Chloroma is usually found in the bones, lungs, CNS, skin, lymph nodes, bowel, and soft tissues in head and neck, and breasts. First described in 1811 by Burns, these immature cells were named chloroma as they appeared green in color probably due to high myeloperoxidase levels. They were renamed as granulocytic sarcoma in the year 1966, when it became clear that they are only partially green and some of the cells appeared gray, brown, or white, depending on the concentrations of cellular enzymes or their state of oxidation.
Granulocytic sarcomas occur in 2.5 - 9.1% of acute myeloid leukemia (AML) patients with acute myelogenous leukemia. While both genders are equally affected by chloromas, children seem to be more affected than adults as 60% of chloroma patients are below 15 years. They can occur during remission or relapse or as a complication of leukemia.
Patients mostly present with a history of AML; but occasionally, in up to 35% of patients, the diagnosis of chloroma occurs without prior AML diagnosis. This makes it tough to differentiate chloroma from lymphoma by radiologic or clinical methods. However, most of these 35% patients go on to develop AML within a couple of years.
In many cases, granulocytic sarcomas cause no major symptoms and about 50% of chloroma cases are diagnosed only during autopsy. The symptoms of chloroma are usually caused by the mass itself or the way it affects the organ on which it is located. Chloroma in the CNS is associated with symptoms such as cauda equina syndrome or radiculopathy.
The chloroma masses in soft tissue may be infectious and may consist of hemorrhage, or secondary neoplasms. The earlier the diagnosis, the better, as each complication will need specific therapy. These lesions can be distinguished with the help of imaging findings. CT and MR scans are helpful in identifying chloromas and devising treatment plans.
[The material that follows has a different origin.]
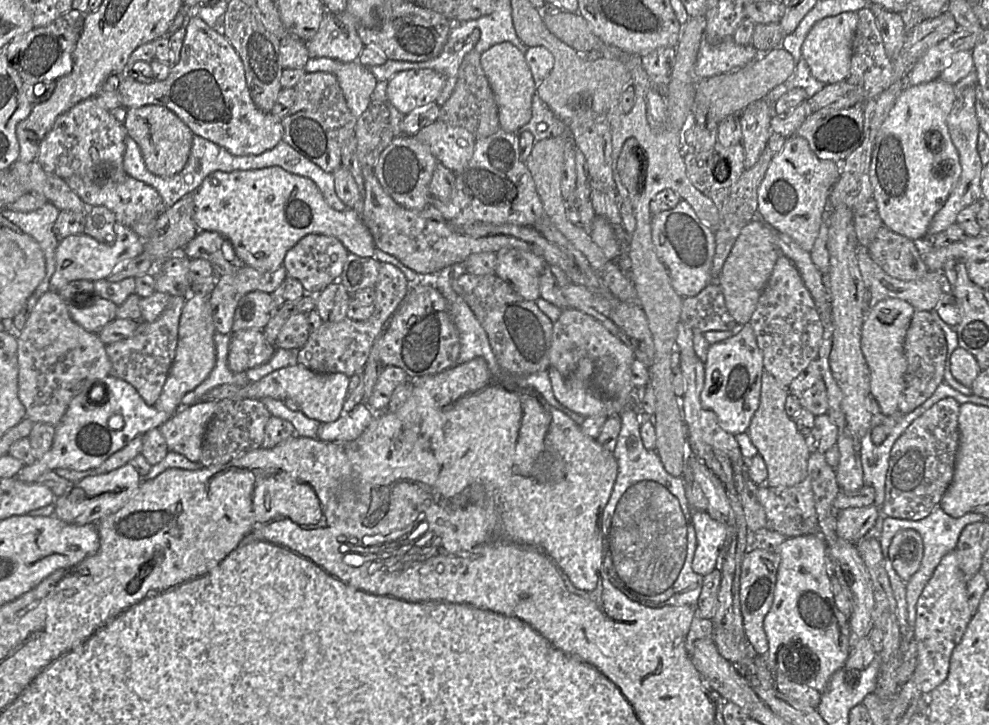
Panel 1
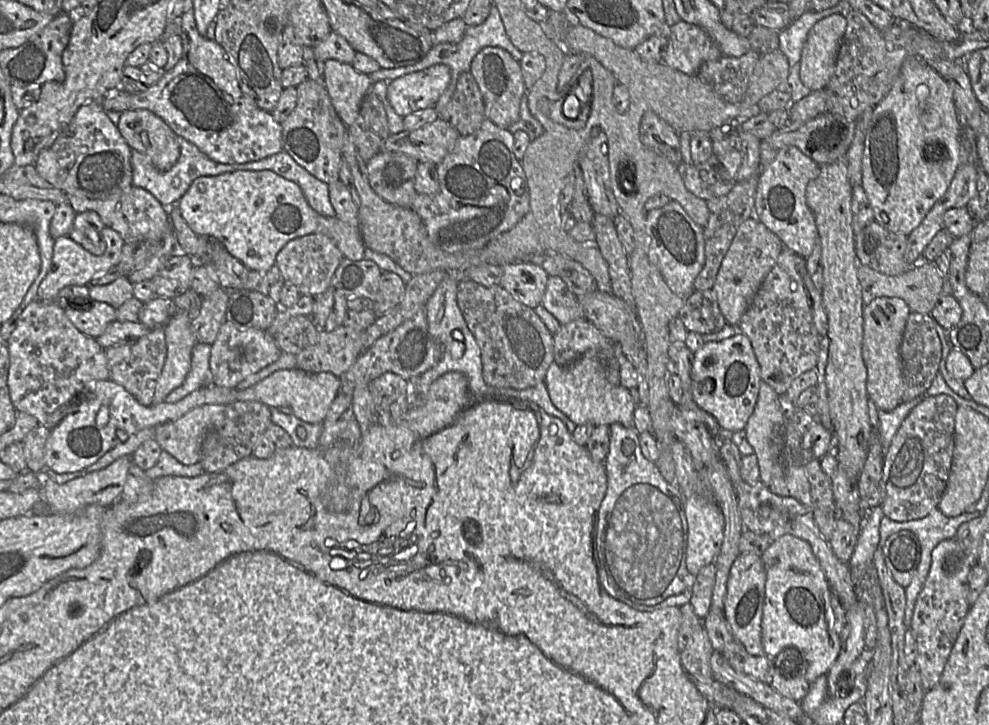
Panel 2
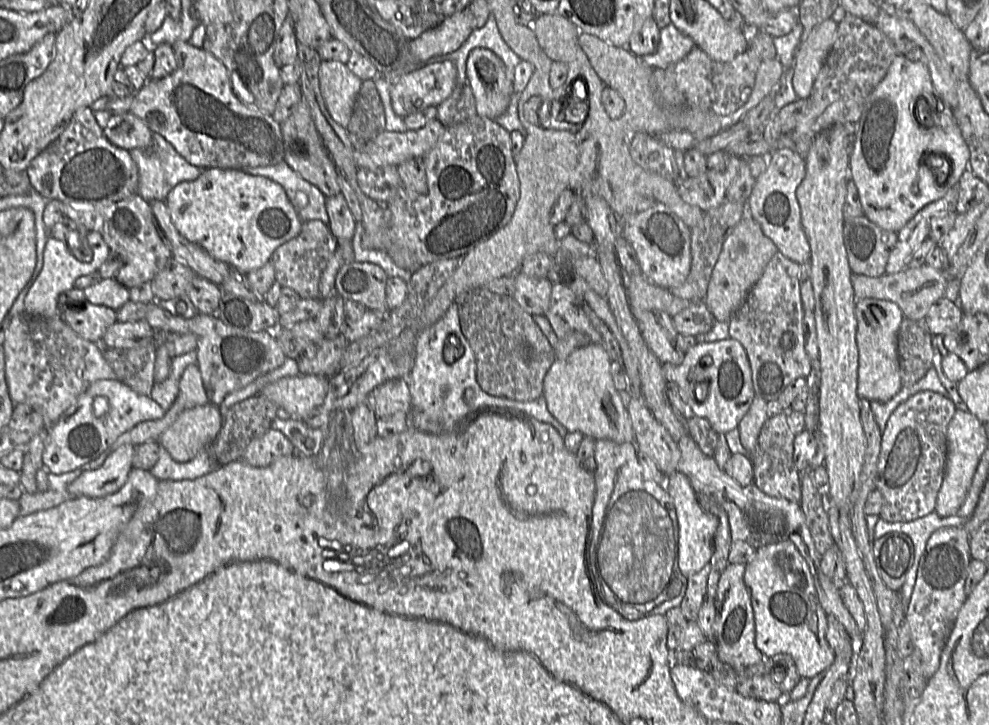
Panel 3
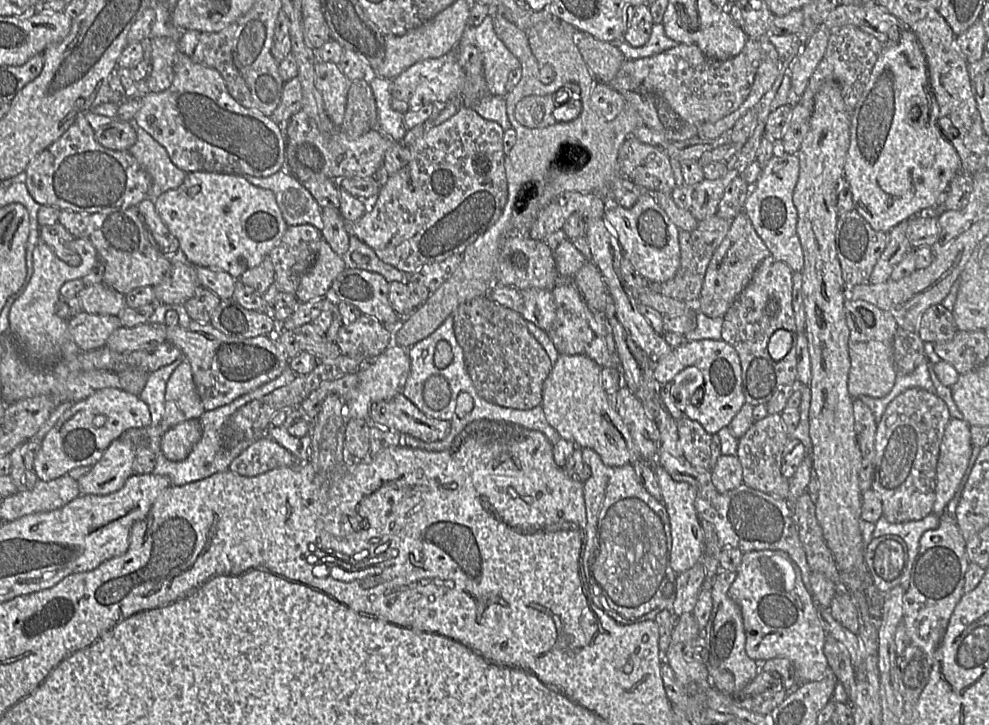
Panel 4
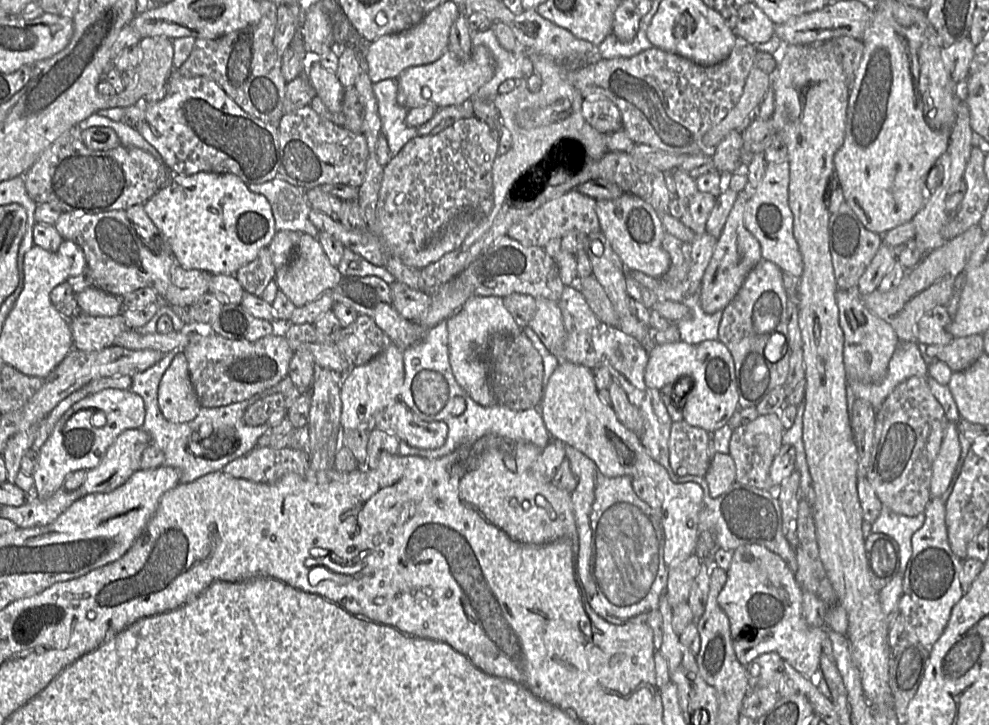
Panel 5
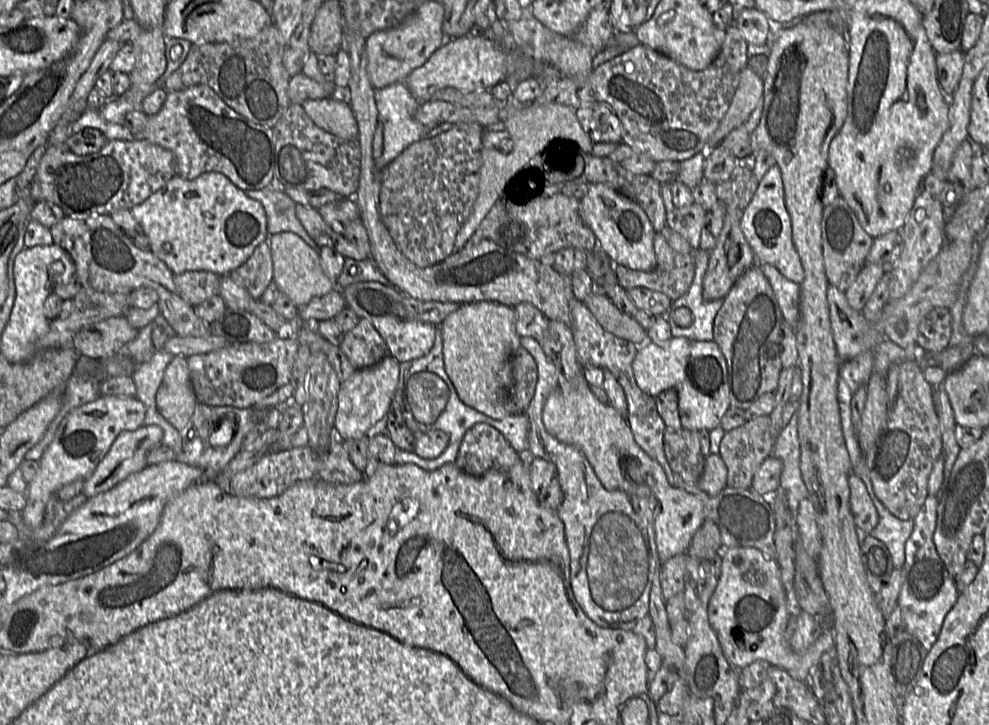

In patients without prior AML diagnosis, chloromas are usually misdiagnosed as several malignant masses. Though uncommon, it is important to differentiate chloromas and treat them appropriately, as they respond better to focal irradiation than chemotherapy.
In order to accurately diagnose chloromas, special staining and histochemistry analyses are needed. Chloromas do not negatively affect the prognosis of AML patients as compared to patients without chloromas. However, chloroma in patients with chronic leukemia affects the prognosis negatively. Chloroma is usually sensitive to chemotherapy or irradiation and resolve fully within 3 months, though in about 23% of the patients, it recurs.
Although very rare, any local mass whose etiology is not known should be evaluated thoroughly by orthopedists, especially in AML patients. Knowledge of this possibility can speed up treatment and avoid unnecessary surgeries.
Chloromas can be managed through chemotherapy to treat the underlying leukemia. In case of refractory or resistant lesions that do not respond well to chemotherapy, radiation therapy or surgical debridement can be an option. Patients newly diagnosed with AML respond better to chemotherapy than those who present with a relapse.